I revel in painting ever-changing structures in space and in full sunlight. As I look closely at nature, I notice that underlying organic structure is a fractal one, based on self-similarity on different scales, and complexity. I use rhythmic, irregular marks to show this natural structure, as well as change in time. Mass can stay the same size, while the edge gets more convoluted. Fractal order crumples space ever so small, or fills it up in scale. Flowers unfold slowly, so slowly that, as I look at them time expands. I have to be very quiet to see the intertwined interior petals at the heart grow as petals on the edge dance. Water, on the other hand, moves dynamically. The energy is overwhelming, repetitive and in constant flux. The patterns vary, yet I sense an order in the midst of turmoil, which changes space/time. Can I draw this as well as I envision? No, but I can aspire to it.
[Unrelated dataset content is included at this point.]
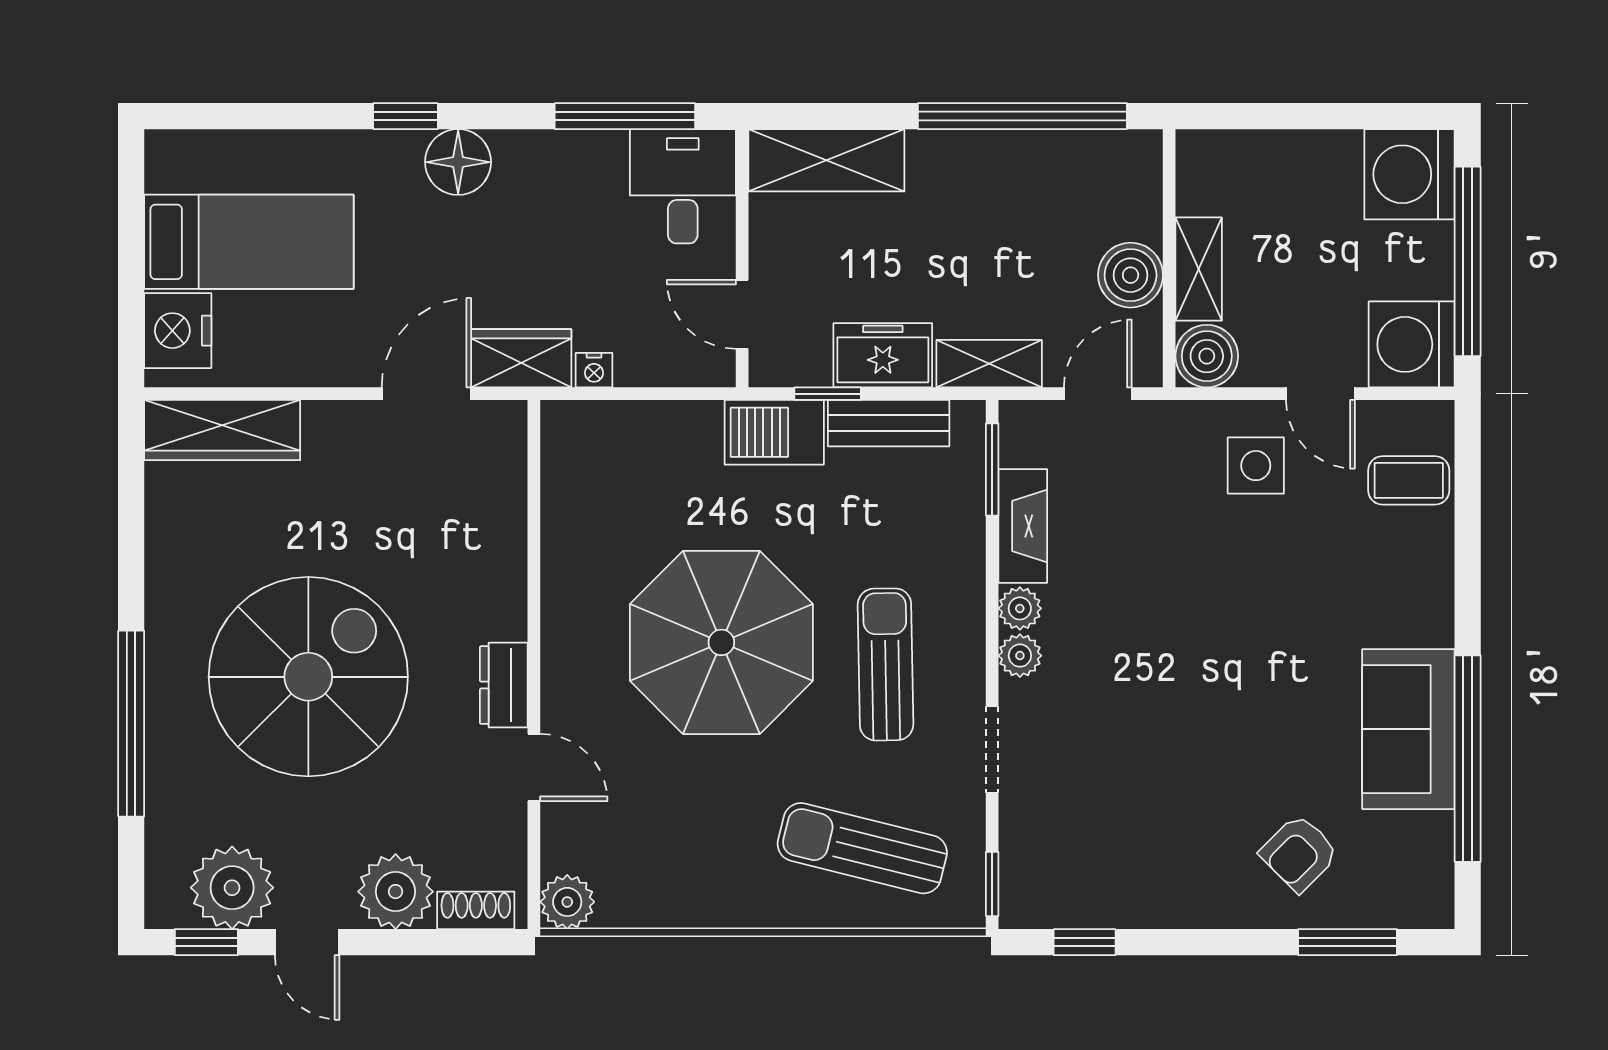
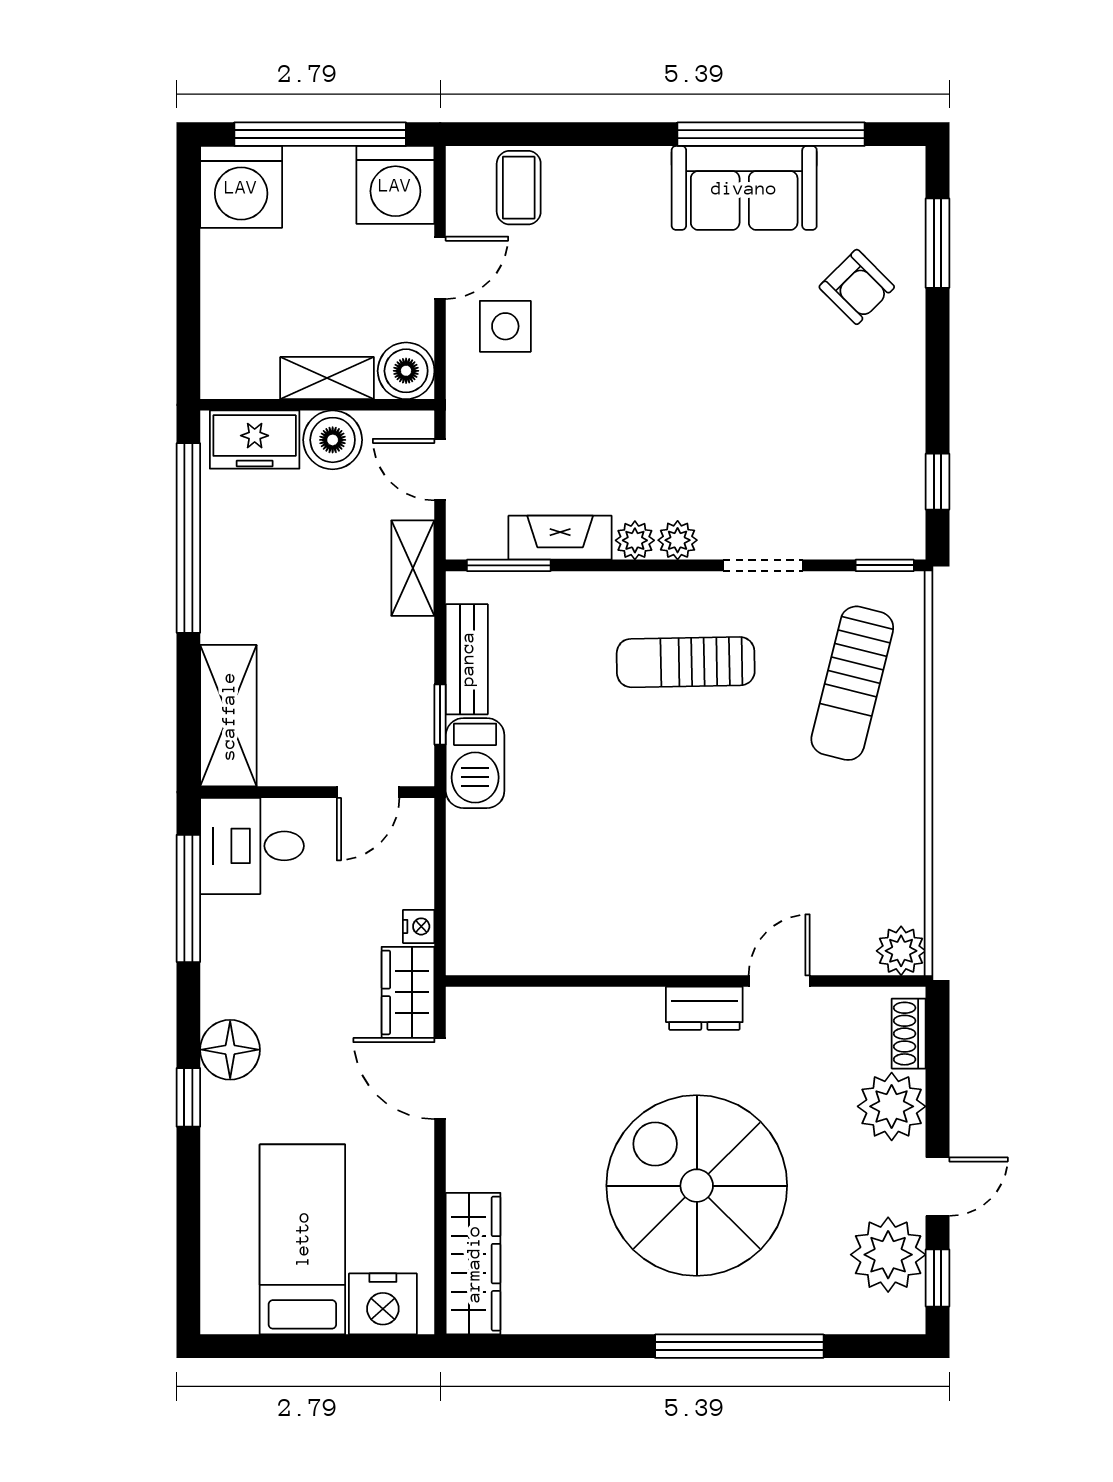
freezer: (883, 355) -> (255, 440), moved, turned -90
parasol: (721, 642) -> (666, 811), removed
I believe that personal and cultural perception is informed and changed by knowledge. From outside interests like neurobiology, physics, (for laymen) and philosophy, I am gathering new insights, which I record in my sketchbooks. I believe that these ideas change how I interpret my sensations when I paint. The act of painting from observation is very complicated. It is not enough to be an eye. The eye only gathers sensations, which the mind codifies. Add emotions to the mix, and who knows what we actually see or have the possibility to see anew.

For me, I see constantly changing light patterns and erratic movement. Sometimes my drawings look scribbled, as my hand records my eye movement. My perception is a complex interweaving of outer looking, objective knowledge, inner feeling and intuition.

At the heart of my art is an awareness of the spiritual timelessness dancing within constant change. Flowers are beautiful and also short-lived. Ocean waves tumble so fast. No matter what I look at, my connection with nature is being fed, fueling further visual sensing, loving and understanding. It is a delight for me to be fully present painting from nature.